A British police officer has been questioned on suspicion of manslaughter over the death of a man in protests during the London G20 summit earlier this month.
Britain's police watchdog said a second post-mortem has found that newspaper seller Ian Tomlinson, 47, who was caught up in protests on 1 April, had not died from a heart attack as first thought.
Video footage taken by a New York Fund manager showed Mr Tomlinson, who had not taken part in the demonstrations, being shoved to the ground by a police officer in riot gear. He collapsed shortly afterwards in a nearby street.
The officer involved has already been suspended by London's Metropolitan Police and the matter is being investigated by the Independent Police Complaints Commission (IPCC).

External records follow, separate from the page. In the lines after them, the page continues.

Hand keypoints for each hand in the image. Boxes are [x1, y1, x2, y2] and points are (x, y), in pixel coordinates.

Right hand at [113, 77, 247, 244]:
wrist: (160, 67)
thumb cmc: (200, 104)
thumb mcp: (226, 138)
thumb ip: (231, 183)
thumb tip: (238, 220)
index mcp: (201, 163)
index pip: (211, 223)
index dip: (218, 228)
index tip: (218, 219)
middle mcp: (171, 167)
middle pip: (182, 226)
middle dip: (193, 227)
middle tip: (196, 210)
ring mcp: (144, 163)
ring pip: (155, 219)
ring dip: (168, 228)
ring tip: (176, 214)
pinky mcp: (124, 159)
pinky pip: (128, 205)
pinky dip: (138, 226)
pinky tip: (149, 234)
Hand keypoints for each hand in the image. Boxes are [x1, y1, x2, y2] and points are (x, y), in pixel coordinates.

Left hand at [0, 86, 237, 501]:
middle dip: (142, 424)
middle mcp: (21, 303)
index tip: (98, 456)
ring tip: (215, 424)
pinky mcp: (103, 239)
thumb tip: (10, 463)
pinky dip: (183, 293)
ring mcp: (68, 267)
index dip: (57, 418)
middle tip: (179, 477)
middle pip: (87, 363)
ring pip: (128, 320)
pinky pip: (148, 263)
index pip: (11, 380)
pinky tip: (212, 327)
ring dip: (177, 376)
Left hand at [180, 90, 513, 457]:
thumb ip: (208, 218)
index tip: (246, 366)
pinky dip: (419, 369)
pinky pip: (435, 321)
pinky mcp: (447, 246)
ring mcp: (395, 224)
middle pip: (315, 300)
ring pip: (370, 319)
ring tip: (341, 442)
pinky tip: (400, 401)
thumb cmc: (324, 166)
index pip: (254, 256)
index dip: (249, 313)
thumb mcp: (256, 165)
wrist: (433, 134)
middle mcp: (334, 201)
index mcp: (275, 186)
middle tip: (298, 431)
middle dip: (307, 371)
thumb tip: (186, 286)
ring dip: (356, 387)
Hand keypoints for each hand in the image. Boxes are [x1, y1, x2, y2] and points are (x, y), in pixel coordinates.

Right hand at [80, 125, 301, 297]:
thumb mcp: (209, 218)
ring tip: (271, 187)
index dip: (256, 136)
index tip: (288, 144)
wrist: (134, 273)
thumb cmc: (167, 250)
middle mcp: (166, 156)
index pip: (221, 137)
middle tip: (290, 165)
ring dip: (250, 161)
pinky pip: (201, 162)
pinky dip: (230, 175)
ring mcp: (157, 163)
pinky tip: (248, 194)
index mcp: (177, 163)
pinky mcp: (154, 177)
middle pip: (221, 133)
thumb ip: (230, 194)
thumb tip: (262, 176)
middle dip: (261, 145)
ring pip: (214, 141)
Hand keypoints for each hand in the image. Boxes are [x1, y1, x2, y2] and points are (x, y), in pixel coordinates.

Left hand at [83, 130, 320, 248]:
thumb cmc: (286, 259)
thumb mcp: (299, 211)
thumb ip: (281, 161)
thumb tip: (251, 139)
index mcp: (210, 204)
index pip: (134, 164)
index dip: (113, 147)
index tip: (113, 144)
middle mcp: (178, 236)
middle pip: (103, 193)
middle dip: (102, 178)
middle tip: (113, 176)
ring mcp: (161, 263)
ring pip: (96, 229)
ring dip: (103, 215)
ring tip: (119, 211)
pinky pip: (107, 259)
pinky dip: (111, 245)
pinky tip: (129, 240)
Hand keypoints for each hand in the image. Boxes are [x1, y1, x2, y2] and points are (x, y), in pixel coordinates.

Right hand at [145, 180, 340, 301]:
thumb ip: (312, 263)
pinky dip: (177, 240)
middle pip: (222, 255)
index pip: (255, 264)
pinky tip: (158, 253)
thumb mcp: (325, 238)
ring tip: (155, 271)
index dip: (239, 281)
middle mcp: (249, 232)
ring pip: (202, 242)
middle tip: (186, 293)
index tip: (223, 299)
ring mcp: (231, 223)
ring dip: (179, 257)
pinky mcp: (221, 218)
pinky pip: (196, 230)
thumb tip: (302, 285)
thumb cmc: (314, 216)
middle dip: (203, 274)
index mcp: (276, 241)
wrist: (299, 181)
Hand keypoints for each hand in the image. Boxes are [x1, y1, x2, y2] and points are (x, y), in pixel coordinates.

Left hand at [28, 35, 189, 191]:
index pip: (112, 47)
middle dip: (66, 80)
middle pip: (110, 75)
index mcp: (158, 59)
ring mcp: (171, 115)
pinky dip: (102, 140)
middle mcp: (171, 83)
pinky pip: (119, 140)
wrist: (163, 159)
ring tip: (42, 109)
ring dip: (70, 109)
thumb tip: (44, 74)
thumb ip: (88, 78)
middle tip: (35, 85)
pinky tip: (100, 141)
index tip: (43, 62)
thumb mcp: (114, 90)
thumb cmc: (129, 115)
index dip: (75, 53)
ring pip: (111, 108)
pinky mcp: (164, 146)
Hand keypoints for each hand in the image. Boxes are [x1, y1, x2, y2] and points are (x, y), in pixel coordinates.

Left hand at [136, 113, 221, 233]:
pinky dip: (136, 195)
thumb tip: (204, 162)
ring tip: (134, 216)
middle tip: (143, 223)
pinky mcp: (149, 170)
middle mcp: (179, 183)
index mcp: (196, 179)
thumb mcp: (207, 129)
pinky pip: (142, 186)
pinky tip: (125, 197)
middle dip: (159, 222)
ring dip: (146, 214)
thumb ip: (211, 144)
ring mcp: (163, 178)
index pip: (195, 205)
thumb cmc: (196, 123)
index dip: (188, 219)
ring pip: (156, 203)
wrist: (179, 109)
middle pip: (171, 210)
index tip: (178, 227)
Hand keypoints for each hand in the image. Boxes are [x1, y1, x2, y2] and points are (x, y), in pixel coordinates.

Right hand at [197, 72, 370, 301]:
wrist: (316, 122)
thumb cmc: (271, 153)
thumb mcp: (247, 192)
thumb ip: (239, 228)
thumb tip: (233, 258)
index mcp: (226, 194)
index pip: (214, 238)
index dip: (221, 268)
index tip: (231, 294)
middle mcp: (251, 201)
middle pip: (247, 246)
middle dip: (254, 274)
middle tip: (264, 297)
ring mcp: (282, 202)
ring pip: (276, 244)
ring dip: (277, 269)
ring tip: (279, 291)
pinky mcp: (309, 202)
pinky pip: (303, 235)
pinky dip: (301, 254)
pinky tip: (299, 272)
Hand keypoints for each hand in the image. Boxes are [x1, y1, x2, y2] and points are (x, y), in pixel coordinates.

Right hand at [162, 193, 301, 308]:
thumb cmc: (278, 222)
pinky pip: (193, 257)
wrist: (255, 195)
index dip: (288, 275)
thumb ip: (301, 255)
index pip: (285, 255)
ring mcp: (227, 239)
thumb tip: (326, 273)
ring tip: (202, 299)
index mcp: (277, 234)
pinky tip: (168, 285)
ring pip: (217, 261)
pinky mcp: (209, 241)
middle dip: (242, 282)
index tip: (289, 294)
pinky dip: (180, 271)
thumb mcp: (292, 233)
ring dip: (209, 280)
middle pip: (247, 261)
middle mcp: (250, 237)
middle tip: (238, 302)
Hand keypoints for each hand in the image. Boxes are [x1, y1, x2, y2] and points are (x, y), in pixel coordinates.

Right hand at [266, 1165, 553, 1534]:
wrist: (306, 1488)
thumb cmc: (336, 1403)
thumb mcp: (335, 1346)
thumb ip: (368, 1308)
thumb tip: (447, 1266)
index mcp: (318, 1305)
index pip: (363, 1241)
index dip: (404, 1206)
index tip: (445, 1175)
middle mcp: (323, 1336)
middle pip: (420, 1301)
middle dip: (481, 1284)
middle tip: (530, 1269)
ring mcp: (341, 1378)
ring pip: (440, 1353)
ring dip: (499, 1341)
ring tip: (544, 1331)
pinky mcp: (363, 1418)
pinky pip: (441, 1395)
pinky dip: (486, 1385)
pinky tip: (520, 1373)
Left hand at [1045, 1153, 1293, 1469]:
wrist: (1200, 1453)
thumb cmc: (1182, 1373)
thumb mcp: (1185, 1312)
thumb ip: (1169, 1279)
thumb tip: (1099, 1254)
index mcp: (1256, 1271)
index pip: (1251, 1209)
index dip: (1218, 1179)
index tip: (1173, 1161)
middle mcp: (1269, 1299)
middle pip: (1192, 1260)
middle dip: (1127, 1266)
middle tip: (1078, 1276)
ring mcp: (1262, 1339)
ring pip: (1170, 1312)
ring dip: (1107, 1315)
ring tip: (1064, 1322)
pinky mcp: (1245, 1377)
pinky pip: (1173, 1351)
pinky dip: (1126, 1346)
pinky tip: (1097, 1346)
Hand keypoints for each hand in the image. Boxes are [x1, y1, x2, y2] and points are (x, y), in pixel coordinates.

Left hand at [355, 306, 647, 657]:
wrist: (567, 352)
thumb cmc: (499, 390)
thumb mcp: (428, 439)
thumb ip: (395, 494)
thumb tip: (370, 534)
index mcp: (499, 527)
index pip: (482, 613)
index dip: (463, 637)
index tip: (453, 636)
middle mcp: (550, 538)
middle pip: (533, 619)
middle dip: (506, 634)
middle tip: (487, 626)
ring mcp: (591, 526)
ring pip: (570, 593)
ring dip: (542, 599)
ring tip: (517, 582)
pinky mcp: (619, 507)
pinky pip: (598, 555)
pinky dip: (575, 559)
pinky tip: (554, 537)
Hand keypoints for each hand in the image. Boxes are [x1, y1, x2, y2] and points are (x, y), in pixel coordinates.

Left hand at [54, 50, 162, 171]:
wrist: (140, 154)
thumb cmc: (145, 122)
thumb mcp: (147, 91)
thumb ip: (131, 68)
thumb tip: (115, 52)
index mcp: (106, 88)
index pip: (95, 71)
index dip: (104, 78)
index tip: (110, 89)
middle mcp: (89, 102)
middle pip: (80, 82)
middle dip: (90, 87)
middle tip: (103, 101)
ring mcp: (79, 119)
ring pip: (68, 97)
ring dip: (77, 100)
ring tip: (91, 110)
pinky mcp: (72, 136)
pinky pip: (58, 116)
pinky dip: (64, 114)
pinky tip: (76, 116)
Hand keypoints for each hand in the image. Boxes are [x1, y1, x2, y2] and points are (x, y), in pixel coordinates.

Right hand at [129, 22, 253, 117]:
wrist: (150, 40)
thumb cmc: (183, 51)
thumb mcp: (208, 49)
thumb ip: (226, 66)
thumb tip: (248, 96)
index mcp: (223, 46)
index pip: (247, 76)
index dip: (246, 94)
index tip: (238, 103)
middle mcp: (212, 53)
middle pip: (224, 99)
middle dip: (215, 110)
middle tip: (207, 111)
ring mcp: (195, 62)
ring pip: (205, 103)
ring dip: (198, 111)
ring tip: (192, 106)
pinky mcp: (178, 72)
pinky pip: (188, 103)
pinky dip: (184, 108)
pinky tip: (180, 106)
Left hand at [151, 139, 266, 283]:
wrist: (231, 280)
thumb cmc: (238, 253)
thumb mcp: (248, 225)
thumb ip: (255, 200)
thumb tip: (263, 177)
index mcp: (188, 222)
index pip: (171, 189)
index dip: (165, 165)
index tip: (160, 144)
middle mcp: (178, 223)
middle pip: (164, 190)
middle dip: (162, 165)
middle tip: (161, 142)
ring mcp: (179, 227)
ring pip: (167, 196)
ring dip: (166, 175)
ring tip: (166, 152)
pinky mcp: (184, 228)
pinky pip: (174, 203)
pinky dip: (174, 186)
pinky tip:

In a statement, the commission said that, following the initial results of the second post mortem, a Metropolitan Police Officer has been interviewed under caution for the offence of manslaughter.
The first post mortem had recorded that Mr Tomlinson had died from natural causes. But lawyers for Mr Tomlinson's family said on Friday a second pathology report had indicated that the cause of death was abdominal haemorrhage.
The commission has received 145 complaints about the policing of the protests which turned increasingly violent as the day wore on, with confrontations between anti-capitalist demonstrators and environmental campaigners and riot officers.
On Wednesday, a sergeant was suspended after more video footage showed him apparently lashing out at a woman who was remonstrating with him during one protest.
The capital's police chief has expressed his concern about the video images and has ordered a review of public order tactics, especially the use of "kettling" where protesters are herded by officers into a confined space.
That followed growing criticism from politicians and civil rights groups that the police had used excessively violent force to deal with the protests.